Vile weed no longer

Dandelions, arguably the most annoying plant any gardener will come across (second only to stinging nettle). They are like the mosquitoes of the plant world. Except for those few people who use them in salads and wines, and that neighbour down the street who insists they’re his favourite flower, we’d all pretty much rather be rid of them. Perhaps we judge them too quickly; research is currently being done on the potential use of this prolific and unstoppable plant as a natural source for rubber production.

Rubber is a terpenoid compound, which today is produced in two different ways: synthetically or naturally. Natural rubber comes from the latex (milky fluid which exudes when the bark is cut) of the rubber tree (Hevea brasiliensis). Natural rubber has been used by humans for centuries, with the native peoples of central and South America being the first. Christopher Columbus even observed the use of a rubber ball during a native game known as Tlachtli. Natural rubber is still obtained from the rubber tree to this day.

Most natural rubber is harvested from plantations in Southeast Asia, with Thailand producing the most. Rubber trees seven years or older have a series of cuts made into their bark from which latex will then flow to be collected in a cup. Latex will flow for about one to three hours before the vesicles coagulate and it stops. Two or three days later the tree may be tapped again. Each tapping may yield around a half a cup of latex.

Synthetic rubber, on the other hand, is made by humans, being produced from the by-products of petroleum refinement, such as butadiene and styrene. Currently 70 per cent of all rubber used is synthetic. Synthetic rubber surpassed natural rubber usage because of war-time necessity related to restricted natural supply form Asia during the Second World War. Its dominance has continued because of the cheap price of oil following the war. However, with oil continually increasing in price it only makes sense to seek an alternative. According to the Rubber Manufacturers Association, it takes approximately seven gallons of oil to produce one tire — five gallons provide the actual materials, and two gallons provide the energy. Synthetic rubber also faces the challenge that it is simply not as good as natural rubber; whereas the rubber tree produces its latex using enzymes which yield a very regular structure, synthetic rubber produced by chemical reactions simply cannot attain the same quality. The greater resilience and strength of natural rubber is the reason why airplane tires are 80 per cent natural rubber, while car tires are only 20 per cent.

The limitation of using natural rubber is that it is still obtained by plantation farming. This practice is expensive and the trees take years to grow. Additionally, expanding plantation space in the tropics would likely involve cutting down areas of rainforest, which is generally a bad thing. So the search for an economically viable source of natural rubber to supplement the rubber tree holds a big reward if successful. To that end, two research teams have begun work on helping a species of dandelion fill that void.

Taraxacum kok-saghyz (TKS) or the Russian dandelion, is a weed that produces natural rubber in its latex. Although TKS is a small plant, its quick and robust growth could make it possible to yield two harvests a year, thus compensating for its size, and it could grow in areas of the world in which natural rubber production is not currently possible (i.e., places other than the rainforest). In one of the projects working with TKS Matthew Kleinhenz of Ohio State University has begun a breeding program to try and increase the rubber yield from the plant itself. Using good old-fashioned selection, Kleinhenz is grinding up the roots of the plants to extract the sap. After determining which plants have the highest rubber content he cross breeds them. The goal of the project is to create a line of plants that have a high rubber content and large enough roots to be harvested by machines similar to those used currently to harvest carrots.

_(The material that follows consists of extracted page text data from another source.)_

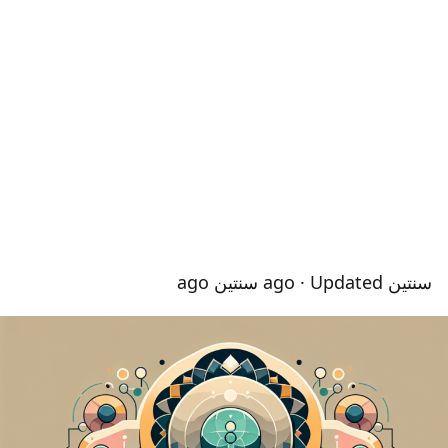
سنتين ago
· Updated سنتين ago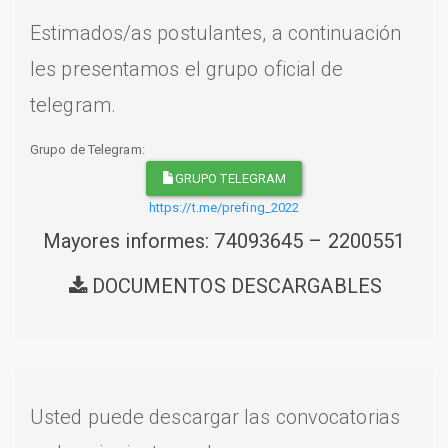
Estimados/as postulantes, a continuación
les presentamos el grupo oficial de
telegram.
Grupo de Telegram:
GRUPO TELEGRAM
https://t.me/prefing_2022
Mayores informes: 74093645 – 2200551
DOCUMENTOS DESCARGABLES
Usted puede descargar las convocatorias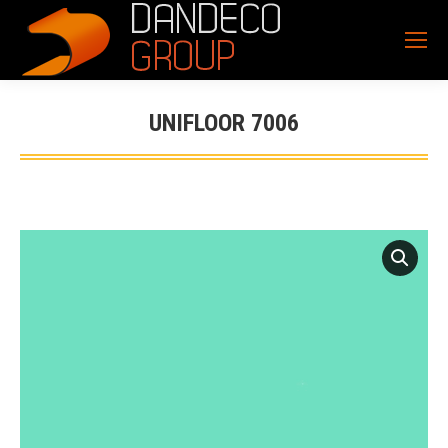
UNIFLOOR 7006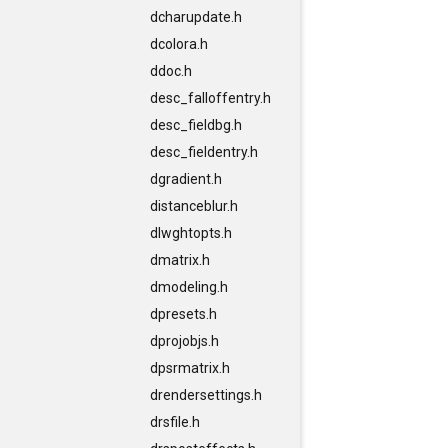
dcharupdate.h
dcolora.h
ddoc.h
desc_falloffentry.h
desc_fieldbg.h
desc_fieldentry.h
dgradient.h
distanceblur.h
dlwghtopts.h
dmatrix.h
dmodeling.h
dpresets.h
dprojobjs.h
dpsrmatrix.h
drendersettings.h
drsfile.h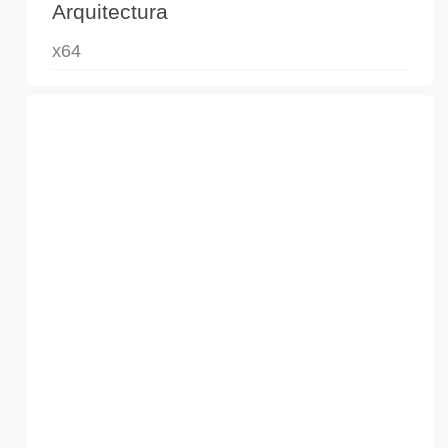
Arquitectura
x64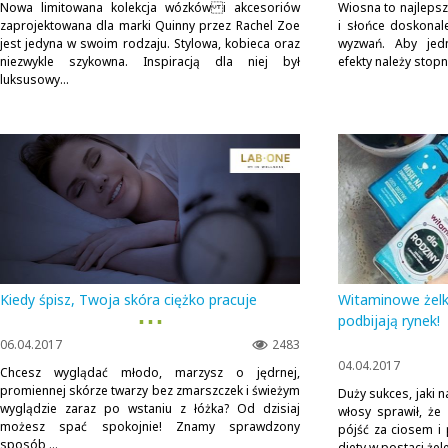
Nowa limitowana kolekcja wózków i akcesoriów
Wiosna to najleps
zaprojektowana dla marki Quinny przez Rachel Zoe
i słońce doskona
jest jedyna w swoim rodzaju. Stylowa, kobieca oraz
wyzwań. Aby jedn
niezwykle szykowna. Inspiracją dla niej był
efekty należy stop
luksusowy...
Kiedy śpisz, Twoja skóra ciężko pracuje
Witaminowe żelki 
▪ ▪ ▪
podbijają rynek!
06.04.2017
2483
04.04.2017
Chcesz wyglądać młodo, marzysz o jędrnej,
promiennej skórze twarzy bez zmarszczek i świeżym
Duży sukces, jaki 
wyglądzie zaraz po wstaniu z łóżka? Od dzisiaj
włosy sprawił, że
możesz spać spokojnie! Znamy sprawdzony
pójść za ciosem i
sposób,...
diety w postaci żele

The second group working on TKS is lead by Christian Schulze Gronover of the Fraunhofer Institute for Molecular Biology in Aachen, Germany. Using more sophisticated molecular techniques the team has identified the genes which TKS uses to produce rubber. Of particular interest is the gene for the enzyme polyphenoloxidase. This enzyme is responsible for the coagulation of the latex; this is an important function for the plant since the entire purpose of the rubber is to gum up the mouths of herbivorous insects. However, for humans extracting the rubber this coagulation can be a problem if it happens too soon. To that end, Gronover’s team has, using RNA interference, been able to silence the gene for this enzyme effectively preventing the formation of the polyphenoloxidase and therefore stopping the coagulation of the rubbery latex. This should make the rubber easier to extract. Perhaps the combination of a high yielding line and genetic techniques to simplify extraction may make the Russian dandelion a valuable agricultural product.

It was cost and supply issues which lead to the predominance of synthetic rubber — inferior though it may be — over natural, and in an ironic twist it could be those same factors that trigger its eclipse, and the return of natural rubber’s reign. Who knows, maybe some of us will become professional dandelion farmers in the next few years.